• _Objective_
Lay out every line of the material below as a numbered list, omitting any blank lines.
━━━
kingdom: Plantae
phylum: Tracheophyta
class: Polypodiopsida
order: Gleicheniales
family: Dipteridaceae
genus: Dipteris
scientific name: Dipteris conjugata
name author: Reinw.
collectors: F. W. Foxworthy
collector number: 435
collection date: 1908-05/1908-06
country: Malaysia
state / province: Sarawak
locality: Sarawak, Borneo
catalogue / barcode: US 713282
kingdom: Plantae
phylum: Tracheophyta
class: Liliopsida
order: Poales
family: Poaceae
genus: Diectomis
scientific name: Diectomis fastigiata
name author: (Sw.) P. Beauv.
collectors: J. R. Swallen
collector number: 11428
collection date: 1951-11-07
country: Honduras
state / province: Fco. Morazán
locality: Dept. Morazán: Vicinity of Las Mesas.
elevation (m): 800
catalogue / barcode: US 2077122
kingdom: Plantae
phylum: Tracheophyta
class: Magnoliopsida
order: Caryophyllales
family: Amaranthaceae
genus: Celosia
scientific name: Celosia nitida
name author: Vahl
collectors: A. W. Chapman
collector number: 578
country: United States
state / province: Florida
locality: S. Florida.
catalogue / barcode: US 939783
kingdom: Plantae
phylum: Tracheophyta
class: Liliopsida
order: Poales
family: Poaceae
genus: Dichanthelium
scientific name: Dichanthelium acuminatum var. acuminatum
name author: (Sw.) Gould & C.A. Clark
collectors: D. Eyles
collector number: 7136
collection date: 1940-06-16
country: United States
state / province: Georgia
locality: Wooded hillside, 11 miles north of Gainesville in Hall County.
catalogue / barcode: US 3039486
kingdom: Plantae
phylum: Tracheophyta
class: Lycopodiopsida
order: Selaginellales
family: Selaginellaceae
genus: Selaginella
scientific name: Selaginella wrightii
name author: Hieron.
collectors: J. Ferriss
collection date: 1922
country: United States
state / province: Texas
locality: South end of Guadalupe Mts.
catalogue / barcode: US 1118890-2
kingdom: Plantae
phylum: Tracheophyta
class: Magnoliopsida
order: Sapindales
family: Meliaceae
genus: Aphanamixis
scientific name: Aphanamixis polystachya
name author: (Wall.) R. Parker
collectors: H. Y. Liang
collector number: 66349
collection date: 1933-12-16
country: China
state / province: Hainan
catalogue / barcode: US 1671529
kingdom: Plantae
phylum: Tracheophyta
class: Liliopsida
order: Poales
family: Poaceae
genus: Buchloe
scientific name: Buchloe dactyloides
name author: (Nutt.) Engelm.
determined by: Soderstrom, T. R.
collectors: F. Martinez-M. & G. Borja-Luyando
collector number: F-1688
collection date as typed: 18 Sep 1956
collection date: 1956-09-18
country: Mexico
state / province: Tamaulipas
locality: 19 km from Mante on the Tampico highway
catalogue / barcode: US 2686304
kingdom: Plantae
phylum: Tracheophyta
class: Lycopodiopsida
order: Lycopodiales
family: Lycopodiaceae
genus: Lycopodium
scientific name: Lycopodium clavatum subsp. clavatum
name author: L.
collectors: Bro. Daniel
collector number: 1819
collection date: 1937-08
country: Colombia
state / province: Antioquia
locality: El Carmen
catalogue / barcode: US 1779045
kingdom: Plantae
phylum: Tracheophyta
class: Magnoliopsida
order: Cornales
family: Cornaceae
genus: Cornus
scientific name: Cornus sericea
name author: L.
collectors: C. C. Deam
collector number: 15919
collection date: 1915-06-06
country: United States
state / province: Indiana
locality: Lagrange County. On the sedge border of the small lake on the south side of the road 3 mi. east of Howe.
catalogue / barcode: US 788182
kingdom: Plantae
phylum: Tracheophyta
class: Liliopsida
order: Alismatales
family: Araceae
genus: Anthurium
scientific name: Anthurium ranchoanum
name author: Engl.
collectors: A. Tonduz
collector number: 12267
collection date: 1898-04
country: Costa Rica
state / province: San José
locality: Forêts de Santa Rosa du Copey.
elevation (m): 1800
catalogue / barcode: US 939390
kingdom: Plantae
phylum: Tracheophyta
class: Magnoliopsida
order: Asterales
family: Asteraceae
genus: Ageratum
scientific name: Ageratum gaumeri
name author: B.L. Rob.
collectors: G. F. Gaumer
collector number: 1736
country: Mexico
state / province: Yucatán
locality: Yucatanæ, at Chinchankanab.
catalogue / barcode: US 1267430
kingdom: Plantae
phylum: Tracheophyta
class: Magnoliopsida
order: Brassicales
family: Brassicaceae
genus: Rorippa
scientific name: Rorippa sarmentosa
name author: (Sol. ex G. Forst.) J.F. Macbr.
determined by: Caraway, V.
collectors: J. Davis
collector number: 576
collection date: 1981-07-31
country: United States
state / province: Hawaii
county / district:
━━━
• _Finished exercise_
1. kingdom: Plantae
2. phylum: Tracheophyta
3. class: Polypodiopsida
4. order: Gleicheniales
5. family: Dipteridaceae
6. genus: Dipteris
7. scientific name: Dipteris conjugata
8. name author: Reinw.
9. collectors: F. W. Foxworthy
10. collector number: 435
11. collection date: 1908-05/1908-06
12. country: Malaysia
13. state / province: Sarawak
14. locality: Sarawak, Borneo
15. catalogue / barcode: US 713282
16. kingdom: Plantae
17. phylum: Tracheophyta
18. class: Liliopsida
19. order: Poales
20. family: Poaceae
21. genus: Diectomis
22. scientific name: Diectomis fastigiata
23. name author: (Sw.) P. Beauv.
24. collectors: J. R. Swallen
25. collector number: 11428
26. collection date: 1951-11-07
27. country: Honduras
28. state / province: Fco. Morazán
29. locality: Dept. Morazán: Vicinity of Las Mesas.
30. elevation (m): 800
31. catalogue / barcode: US 2077122
32. kingdom: Plantae
33. phylum: Tracheophyta
34. class: Magnoliopsida
35. order: Caryophyllales
36. family: Amaranthaceae
37. genus: Celosia
38. scientific name: Celosia nitida
39. name author: Vahl
40. collectors: A. W. Chapman
41. collector number: 578
42. country: United States
43. state / province: Florida
44. locality: S. Florida.
45. catalogue / barcode: US 939783
46. kingdom: Plantae
47. phylum: Tracheophyta
48. class: Liliopsida
49. order: Poales
50. family: Poaceae
51. genus: Dichanthelium
52. scientific name: Dichanthelium acuminatum var. acuminatum
53. name author: (Sw.) Gould & C.A. Clark
54. collectors: D. Eyles
55. collector number: 7136
56. collection date: 1940-06-16
57. country: United States
58. state / province: Georgia
59. locality: Wooded hillside, 11 miles north of Gainesville in Hall County.
60. catalogue / barcode: US 3039486
61. kingdom: Plantae
62. phylum: Tracheophyta
63. class: Lycopodiopsida
64. order: Selaginellales
65. family: Selaginellaceae
66. genus: Selaginella
67. scientific name: Selaginella wrightii
68. name author: Hieron.
69. collectors: J. Ferriss
70. collection date: 1922
71. country: United States
72. state / province: Texas
73. locality: South end of Guadalupe Mts.
74. catalogue / barcode: US 1118890-2
75. kingdom: Plantae
76. phylum: Tracheophyta
77. class: Magnoliopsida
78. order: Sapindales
79. family: Meliaceae
80. genus: Aphanamixis
81. scientific name: Aphanamixis polystachya
82. name author: (Wall.) R. Parker
83. collectors: H. Y. Liang
84. collector number: 66349
85. collection date: 1933-12-16
86. country: China
87. state / province: Hainan
88. catalogue / barcode: US 1671529
89. kingdom: Plantae
90. phylum: Tracheophyta
91. class: Liliopsida
92. order: Poales
93. family: Poaceae
94. genus: Buchloe
95. scientific name: Buchloe dactyloides
96. name author: (Nutt.) Engelm.
97. determined by: Soderstrom, T. R.
98. collectors: F. Martinez-M. & G. Borja-Luyando
99. collector number: F-1688
100. collection date as typed: 18 Sep 1956
101. collection date: 1956-09-18
102. country: Mexico
103. state / province: Tamaulipas
104. locality: 19 km from Mante on the Tampico highway
105. catalogue / barcode: US 2686304
106. kingdom: Plantae
107. phylum: Tracheophyta
108. class: Lycopodiopsida
109. order: Lycopodiales
110. family: Lycopodiaceae
111. genus: Lycopodium
112. scientific name: Lycopodium clavatum subsp. clavatum
113. name author: L.
114. collectors: Bro. Daniel
115. collector number: 1819
116. collection date: 1937-08
117. country: Colombia
118. state / province: Antioquia
119. locality: El Carmen
120. catalogue / barcode: US 1779045
121. kingdom: Plantae
122. phylum: Tracheophyta
123. class: Magnoliopsida
124. order: Cornales
125. family: Cornaceae
126. genus: Cornus
127. scientific name: Cornus sericea
128. name author: L.
129. collectors: C. C. Deam
130. collector number: 15919
131. collection date: 1915-06-06
132. country: United States
133. state / province: Indiana
134. locality: Lagrange County. On the sedge border of the small lake on the south side of the road 3 mi. east of Howe.
135. catalogue / barcode: US 788182
136. kingdom: Plantae
137. phylum: Tracheophyta
138. class: Liliopsida
139. order: Alismatales
140. family: Araceae
141. genus: Anthurium
142. scientific name: Anthurium ranchoanum
143. name author: Engl.
144. collectors: A. Tonduz
145. collector number: 12267
146. collection date: 1898-04
147. country: Costa Rica
148. state / province: San José
149. locality: Forêts de Santa Rosa du Copey.
150. elevation (m): 1800
151. catalogue / barcode: US 939390
152. kingdom: Plantae
153. phylum: Tracheophyta
154. class: Magnoliopsida
155. order: Asterales
156. family: Asteraceae
157. genus: Ageratum
158. scientific name: Ageratum gaumeri
159. name author: B.L. Rob.
160. collectors: G. F. Gaumer
161. collector number: 1736
162. country: Mexico
163. state / province: Yucatán
164. locality: Yucatanæ, at Chinchankanab.
165. catalogue / barcode: US 1267430
166. kingdom: Plantae
167. phylum: Tracheophyta
168. class: Magnoliopsida
169. order: Brassicales
170. family: Brassicaceae
171. genus: Rorippa
172. scientific name: Rorippa sarmentosa
173. name author: (Sol. ex G. Forst.) J.F. Macbr.
174. determined by: Caraway, V.
175. collectors: J. Davis
176. collector number: 576
177. collection date: 1981-07-31
178. country: United States
179. state / province: Hawaii
180. county / district:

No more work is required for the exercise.